これほどの数の鉄砲を天守内で連射すると、煙だらけになってしまいます。これを解消するために排煙用の窓を高い位置に開けていました。
4つ目の「「武者隠し」の中は小部屋になっていて、その名前のとおりに中に兵士が隠れることができます。
天守内に侵入した敵を武者隠しで隠れていた兵士が不意打ちで攻撃する仕掛けになっていました。
5つ目の「流し台、トイレ(雪隠せっちん)」はお城に立てこもる籠城戦に備えたもの。
流し台は食事を作るためのものだし、トイレは用を足すため。たとえ天守群だけでも戦えるよう準備していました。
天守だけになってしまっては勝ち目はないかもしれません。しかし数日間は持ち堪えることはできたでしょう。数日間だけでも敵を引きつけておくことができれば戦局に大きな影響を与えることができました。
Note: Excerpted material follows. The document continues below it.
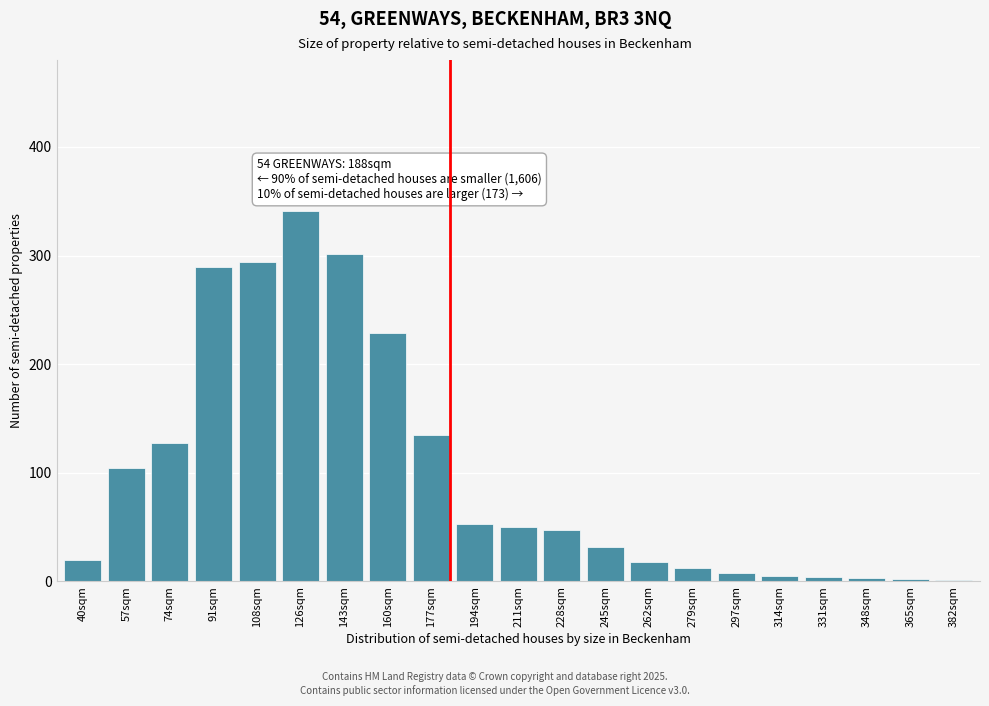

The chart shows a value of 135 at 177sqm. True or false?

True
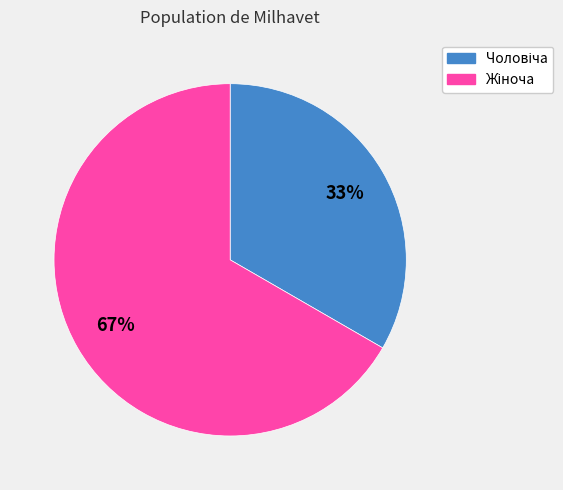

Count the number of slices in the pie.

2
スポンサーリンク見る角度によって表情が変わる姫路城天守群
大天守の外観の特徴として、2階に大きな出格子窓があり、屋根には唐破風・比翼千鳥破風・千鳥破風・入母屋破風があります。これらを巧みに配置することで、外観に変化を持たせて美しくしています。
さらに姫路城天守の大きな特徴の1つが、3つの小天守を渡櫓でつないだ連立式天守という形。
大天守と小天守の位置関係やそれぞれに付けられた破風などの装飾が組み合わさって、角度によって違った天守の表情を見ることができます。
好きな天守の角度を探してお城跡を歩いてみるのも楽しいですよ。
姫路城天守を見学しに行こう!
今回は「姫路城の天守」を解説しました。
もう一度内容をまとめておきます。
- 太平洋戦争で空襲の被害もあったけど、天守は奇跡的に助かった
- 天守へのルートは複数あるけど、どれも複雑で多くの門を突破しなくてはいけない
- 天守内部には出格子窓、石打ち棚など多くの防御の工夫がされていて、天守だけでも戦えるようになっていた
- 天守に飾られた破風・出格子窓や小天守・渡櫓との位置関係によって違った天守の表情を見ることができる
姫路城を見学するときは、この記事を参考に天守に注目してください。